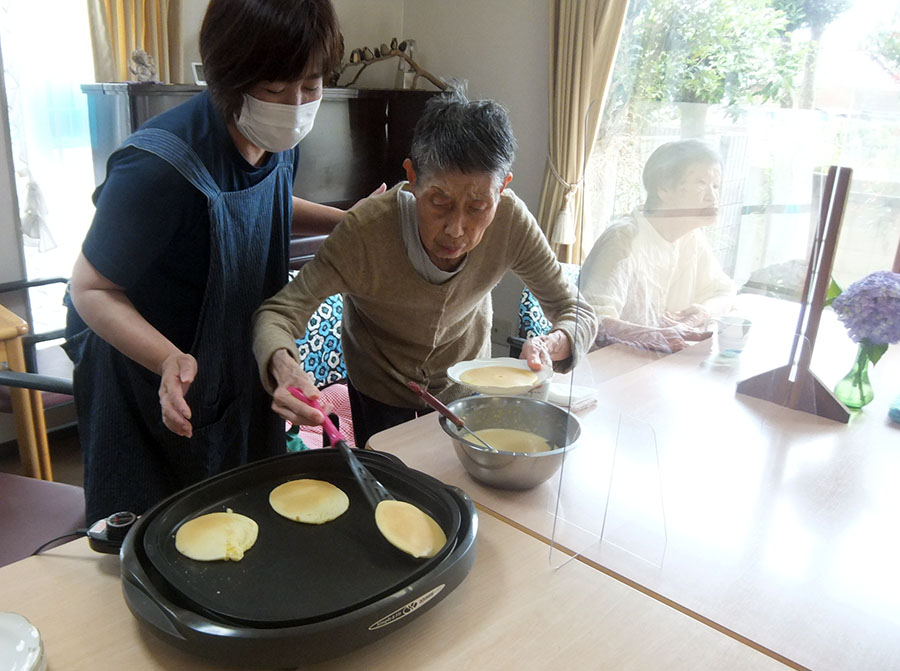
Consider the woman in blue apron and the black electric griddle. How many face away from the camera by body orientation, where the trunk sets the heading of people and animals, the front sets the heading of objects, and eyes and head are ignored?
0

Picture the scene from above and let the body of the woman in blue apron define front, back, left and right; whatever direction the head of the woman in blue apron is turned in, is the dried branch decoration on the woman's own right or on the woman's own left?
on the woman's own left

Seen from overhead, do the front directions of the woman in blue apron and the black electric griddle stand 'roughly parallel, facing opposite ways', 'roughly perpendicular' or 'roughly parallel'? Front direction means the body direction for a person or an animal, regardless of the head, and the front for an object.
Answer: roughly parallel

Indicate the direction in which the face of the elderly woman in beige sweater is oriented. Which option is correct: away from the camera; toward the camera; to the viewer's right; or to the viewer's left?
toward the camera

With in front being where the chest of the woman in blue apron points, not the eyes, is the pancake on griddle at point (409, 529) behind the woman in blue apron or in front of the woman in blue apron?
in front

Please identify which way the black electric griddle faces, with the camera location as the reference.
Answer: facing the viewer and to the right of the viewer

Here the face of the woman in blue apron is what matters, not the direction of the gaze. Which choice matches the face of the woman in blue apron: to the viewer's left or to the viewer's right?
to the viewer's right

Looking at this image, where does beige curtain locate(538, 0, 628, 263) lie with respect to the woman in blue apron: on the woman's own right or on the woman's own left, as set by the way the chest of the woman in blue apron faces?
on the woman's own left
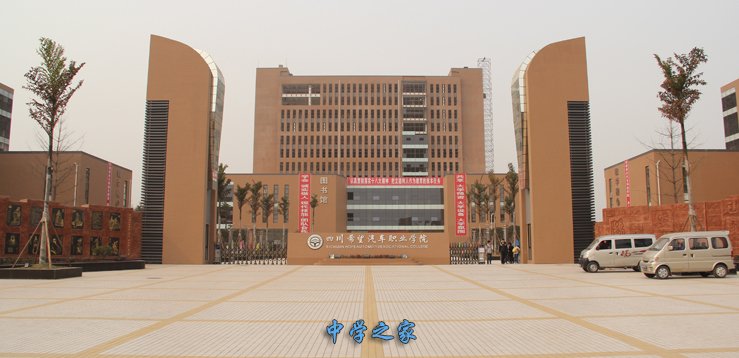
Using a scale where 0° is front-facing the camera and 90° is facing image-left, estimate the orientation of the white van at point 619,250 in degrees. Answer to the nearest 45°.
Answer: approximately 90°

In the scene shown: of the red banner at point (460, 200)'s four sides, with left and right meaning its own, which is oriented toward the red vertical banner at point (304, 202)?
right

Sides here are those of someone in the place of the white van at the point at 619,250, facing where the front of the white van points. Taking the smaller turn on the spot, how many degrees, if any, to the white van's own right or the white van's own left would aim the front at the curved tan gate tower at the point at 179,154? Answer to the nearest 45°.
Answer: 0° — it already faces it

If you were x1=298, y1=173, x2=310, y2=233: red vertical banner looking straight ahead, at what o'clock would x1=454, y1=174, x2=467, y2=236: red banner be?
The red banner is roughly at 10 o'clock from the red vertical banner.

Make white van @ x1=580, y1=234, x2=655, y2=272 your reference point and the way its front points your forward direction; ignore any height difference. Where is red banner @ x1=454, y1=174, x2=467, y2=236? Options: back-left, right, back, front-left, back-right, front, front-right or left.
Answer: front-right

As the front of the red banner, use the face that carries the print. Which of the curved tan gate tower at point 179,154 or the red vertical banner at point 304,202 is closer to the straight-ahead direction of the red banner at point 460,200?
the curved tan gate tower

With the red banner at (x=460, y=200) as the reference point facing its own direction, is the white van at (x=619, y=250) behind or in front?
in front

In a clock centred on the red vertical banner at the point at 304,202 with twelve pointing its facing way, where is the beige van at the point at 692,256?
The beige van is roughly at 11 o'clock from the red vertical banner.

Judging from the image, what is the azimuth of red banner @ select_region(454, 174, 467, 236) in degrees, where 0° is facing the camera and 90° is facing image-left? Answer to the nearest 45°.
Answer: approximately 0°
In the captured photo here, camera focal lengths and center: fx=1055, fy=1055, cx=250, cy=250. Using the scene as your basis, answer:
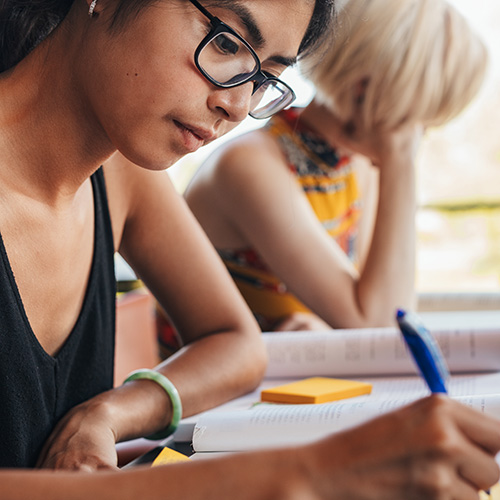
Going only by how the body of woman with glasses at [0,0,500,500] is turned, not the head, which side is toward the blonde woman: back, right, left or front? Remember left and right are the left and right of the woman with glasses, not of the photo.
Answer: left

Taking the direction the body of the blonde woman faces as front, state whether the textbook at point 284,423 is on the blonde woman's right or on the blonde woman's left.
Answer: on the blonde woman's right

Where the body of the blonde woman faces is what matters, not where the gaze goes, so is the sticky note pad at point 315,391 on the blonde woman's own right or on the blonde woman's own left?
on the blonde woman's own right

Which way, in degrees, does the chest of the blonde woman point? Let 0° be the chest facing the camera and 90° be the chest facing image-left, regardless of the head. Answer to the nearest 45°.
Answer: approximately 315°

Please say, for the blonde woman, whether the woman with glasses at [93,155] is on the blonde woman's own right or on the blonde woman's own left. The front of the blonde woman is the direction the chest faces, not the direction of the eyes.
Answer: on the blonde woman's own right

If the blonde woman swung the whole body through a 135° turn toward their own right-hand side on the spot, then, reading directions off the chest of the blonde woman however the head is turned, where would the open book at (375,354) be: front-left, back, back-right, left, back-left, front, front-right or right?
left

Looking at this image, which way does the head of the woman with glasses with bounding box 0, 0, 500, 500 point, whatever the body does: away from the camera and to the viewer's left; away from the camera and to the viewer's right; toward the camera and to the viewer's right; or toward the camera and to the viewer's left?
toward the camera and to the viewer's right

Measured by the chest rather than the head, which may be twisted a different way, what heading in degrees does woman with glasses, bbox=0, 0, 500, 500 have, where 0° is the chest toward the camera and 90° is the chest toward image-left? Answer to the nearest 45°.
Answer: approximately 315°
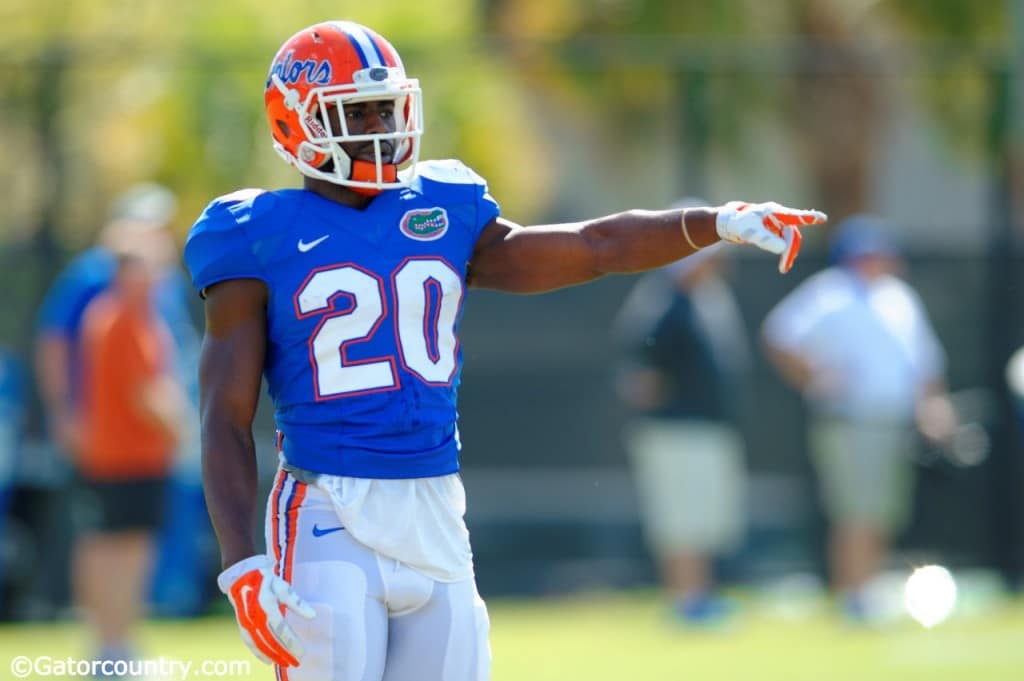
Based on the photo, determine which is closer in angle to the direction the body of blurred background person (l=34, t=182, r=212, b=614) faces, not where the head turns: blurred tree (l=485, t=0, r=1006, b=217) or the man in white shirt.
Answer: the man in white shirt

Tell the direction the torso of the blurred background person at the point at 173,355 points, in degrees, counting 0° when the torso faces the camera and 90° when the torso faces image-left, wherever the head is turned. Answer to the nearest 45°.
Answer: approximately 0°

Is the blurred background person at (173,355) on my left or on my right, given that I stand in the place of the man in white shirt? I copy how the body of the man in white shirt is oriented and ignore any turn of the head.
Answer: on my right

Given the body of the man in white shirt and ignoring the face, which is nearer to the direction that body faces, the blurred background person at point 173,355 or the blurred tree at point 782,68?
the blurred background person

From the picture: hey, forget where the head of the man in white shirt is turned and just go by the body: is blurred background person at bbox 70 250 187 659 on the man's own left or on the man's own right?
on the man's own right

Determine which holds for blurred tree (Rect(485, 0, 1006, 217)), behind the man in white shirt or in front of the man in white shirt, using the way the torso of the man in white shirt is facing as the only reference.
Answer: behind
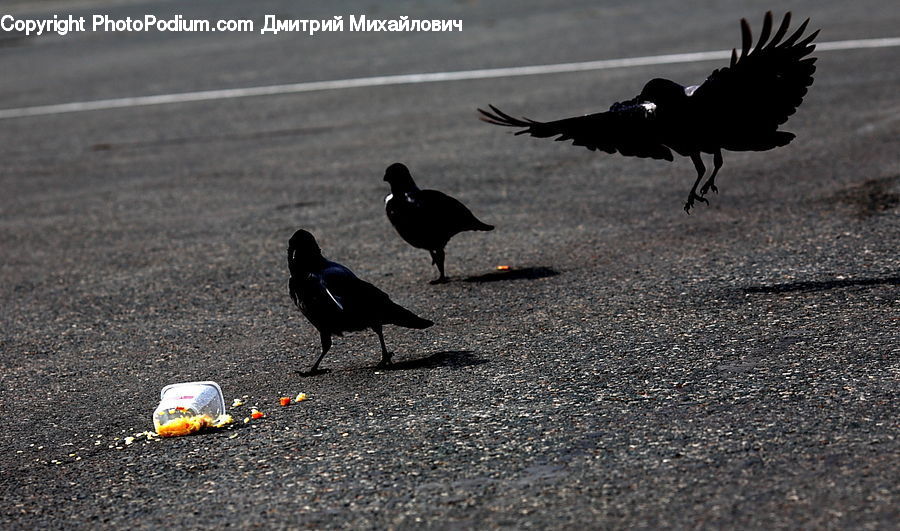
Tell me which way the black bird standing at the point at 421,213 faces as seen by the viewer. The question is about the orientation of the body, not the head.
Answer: to the viewer's left

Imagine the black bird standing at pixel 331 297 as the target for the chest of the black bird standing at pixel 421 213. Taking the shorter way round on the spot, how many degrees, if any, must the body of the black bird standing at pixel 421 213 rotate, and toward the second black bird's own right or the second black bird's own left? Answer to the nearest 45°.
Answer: approximately 90° to the second black bird's own left

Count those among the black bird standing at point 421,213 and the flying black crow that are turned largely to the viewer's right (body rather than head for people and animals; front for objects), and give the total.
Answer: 0

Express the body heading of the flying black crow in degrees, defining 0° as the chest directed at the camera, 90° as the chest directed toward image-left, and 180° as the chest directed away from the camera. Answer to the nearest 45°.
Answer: approximately 45°

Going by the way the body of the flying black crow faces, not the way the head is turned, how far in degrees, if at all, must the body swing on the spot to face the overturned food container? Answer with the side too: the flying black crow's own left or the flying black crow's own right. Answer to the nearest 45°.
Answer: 0° — it already faces it

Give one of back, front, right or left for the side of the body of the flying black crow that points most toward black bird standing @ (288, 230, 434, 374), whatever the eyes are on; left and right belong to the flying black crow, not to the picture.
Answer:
____
WORK TO BE COMPLETED
Copy out the whole listing above word for word, leaving out the pictures.

THE ANSWER
Consider the woman in blue apron and the black electric griddle. How many face away from the camera by body orientation, where the trunk sets the heading of people and animals, the front sets the heading of objects, and eyes and head are ignored?
0

Picture the scene from above and let the body of the woman in blue apron define front, back, left and right; whatever direction the head of the woman in blue apron is turned in, is the dried branch decoration on the woman's own right or on the woman's own left?
on the woman's own left

Seen from overhead, do the front directions of the woman in blue apron and the black electric griddle stand 'roughly parallel, facing opposite ways', 'roughly perpendicular' or 'roughly parallel'? Front direction means the body direction for a person or an animal, regardless of the head, and the front for an object.
Answer: roughly parallel

Indicate the direction in which the face of the elderly woman in beige sweater is oriented. Which option is correct: away from the camera; toward the camera; to the viewer's right; or to the viewer's left?
toward the camera

With in front being where the chest of the woman in blue apron points, not the eyes, is the pancake on griddle at point (409, 529) behind the woman in blue apron or in front of the woman in blue apron?
in front

Please identify which way the black electric griddle faces, with the camera location as the reference.
Answer: facing the viewer and to the right of the viewer

Here the face of the woman in blue apron is what matters, not the direction of the gaze. Which choice matches the face of the woman in blue apron: to the viewer's left or to the viewer's right?
to the viewer's right

Looking at this image, where does beige curtain locate(538, 0, 628, 263) lie with respect to the woman in blue apron: on the woman's own right or on the woman's own left, as set by the way the chest of the woman in blue apron faces?
on the woman's own left
Using a scale where 0° is front-facing the camera and 90° is facing image-left, estimate the orientation of the white van at point 619,250 in degrees. Answer to the nearest 45°.
Answer: approximately 90°

In the scene shown: of the red banner at point (460, 200)'s four sides, with left and right meaning its own, which is oriented toward the red vertical banner at point (304, 202)?
right

Sides here are those of someone in the place of the white van at the point at 619,250, facing where the front of the white van points. Taking the smaller turn on the spot, how many degrees, if any, to the white van's own right or the white van's own left would aim the front at the curved tan gate tower at the point at 179,154? Answer to the nearest 45°.
Answer: 0° — it already faces it

If you were x1=298, y1=173, x2=310, y2=233: red vertical banner looking straight ahead, at what o'clock would x1=454, y1=174, x2=467, y2=236: red banner be?
The red banner is roughly at 10 o'clock from the red vertical banner.

Make white van @ x1=580, y1=234, x2=655, y2=272 your reference point and the way its front points your forward direction; ignore any height difference. Where is red banner @ x1=454, y1=174, x2=467, y2=236? Options: back-left, right, back, front-left, back-right, front, front-right or left.
Answer: front-right

As the front of the red banner, use the face that carries the print. Which of the curved tan gate tower at point 179,154 or the red vertical banner at point 304,202 is closer to the straight-ahead direction of the red banner at point 460,200?
the curved tan gate tower

With the red banner at (x=460, y=200) as the reference point facing its own direction, is the white van at (x=619, y=250) behind or in front?
in front

In a clock centred on the red vertical banner at the point at 304,202 with twelve pointing its facing way, where is the beige van at the point at 692,256?
The beige van is roughly at 11 o'clock from the red vertical banner.

Judging from the image, what is the azimuth of red banner @ select_region(454, 174, 467, 236) in degrees, where 0° is facing the camera and 90° is facing image-left? Answer to the nearest 45°.
Answer: approximately 0°
In the captured photo here, camera focal lengths and center: fx=1055, fy=1055, cx=250, cy=250. Using the scene as your basis, answer:
Going only by how the body of woman with glasses at [0,0,500,500] is turned, not the head, which side is toward the blonde woman: back, right, left or front? Remember left and right are the left and right of the woman with glasses, not of the photo.
Answer: left

Taking the direction the body of the blonde woman faces as front, state whether the textbook at point 284,423 is on the blonde woman's right or on the blonde woman's left.
Answer: on the blonde woman's right

Where the body of the blonde woman faces is what matters, not where the gaze goes, so is the sticky note pad at point 315,391 on the blonde woman's own right or on the blonde woman's own left?
on the blonde woman's own right

Which way, in degrees, does the chest of the blonde woman point? Let 0° be the chest facing the camera and 90° be the chest facing image-left, regardless of the head. Answer to the nearest 45°.
Answer: approximately 315°

Please say, for the blonde woman, whether the woman with glasses at [93,155] is on the blonde woman's own right or on the blonde woman's own left. The front of the blonde woman is the direction the chest faces, not the direction of the eyes.
Answer: on the blonde woman's own right

If the blonde woman swung the whole body through a 135° turn toward their own right-hand side on the spot, then, reading directions off the chest of the blonde woman however the head is turned, where would the open book at (375,354) be: front-left, back, back-right, left, back-left, front, front-right or right?
left

Looking at this image, which way does the head of the woman with glasses with bounding box 0, 0, 500, 500 point, whatever the body does: away from the camera and to the viewer's left; away from the camera and to the viewer's right; toward the camera and to the viewer's right; or toward the camera and to the viewer's left?
toward the camera and to the viewer's right

Measured by the chest rather than the head, which may be twisted a different way, what heading in degrees does woman with glasses, bbox=0, 0, 500, 500 have, where 0° is the chest toward the camera and 90° is the chest toward image-left? Answer to the nearest 45°.
Answer: approximately 315°
Based on the photo, determine which is closer in angle to the direction the body of blurred background person (l=34, t=182, r=212, b=614) faces, not where the head turns: blurred tree (l=485, t=0, r=1006, b=217) or the man in white shirt.
Answer: the man in white shirt

Tell the direction the torso of the blurred background person at the point at 173,355 points, in degrees, counting 0° when the torso faces the camera and 90° when the torso faces image-left, wherever the head is turned. Answer to the nearest 45°.
Answer: approximately 0°

Is the blurred background person at (173,355) on my left or on my right, given that I stand in the place of the man in white shirt? I copy how the body of the man in white shirt is oriented and ignore any turn of the head.
Answer: on my right

Given the body of the man in white shirt and ignoring the face, which is nearer to the direction that body faces, the blurred background person at point 173,355 or the blurred tree at point 782,68?
the blurred background person

From the picture: hey, forget where the head of the man in white shirt is turned and just go by the body: is blurred background person at bbox 70 250 187 659 on the man's own left or on the man's own right?
on the man's own right

Determine which holds for blurred tree (Rect(485, 0, 1006, 217)), behind the man in white shirt or in front of the man in white shirt, using the way the torso of the man in white shirt is facing as the only reference.
Answer: behind
Tell me which way the black bird standing at the point at 421,213 faces as seen by the viewer. The question is about the orientation of the body, not the head.
Answer: to the viewer's left

Imagine the black bird standing at pixel 331 297 as the target for the chest of the black bird standing at pixel 421 213. Taking the shorter way round on the spot, how many degrees, if any, must the body of the black bird standing at pixel 421 213 rotate, and toward the second black bird's own right or the second black bird's own left? Answer to the nearest 45°.
Answer: approximately 90° to the second black bird's own left

Count those among the black bird standing at point 421,213 and the flying black crow that are turned largely to the viewer's right (body rather than head for people and animals; front for objects), and give the total.
Answer: 0

Express the body heading of the flying black crow in degrees, defining 0° as the chest directed at the camera, 90° as the chest directed toward image-left, and 180° as the chest directed away from the camera. Answer to the nearest 45°.
Answer: approximately 45°

Going by the way the body of the flying black crow faces, not the way the head is turned, how far in degrees, if at all, must the body swing on the spot to face the overturned food container? Answer with the side too: the flying black crow's own left or the flying black crow's own right. Answer to the nearest 45°.
Answer: 0° — it already faces it

Give one of back, front, right or left for the side of the body of the flying black crow that points most toward black bird standing @ (288, 230, 434, 374), whatever the eyes are on; left and right belong to the flying black crow, not to the picture.
Answer:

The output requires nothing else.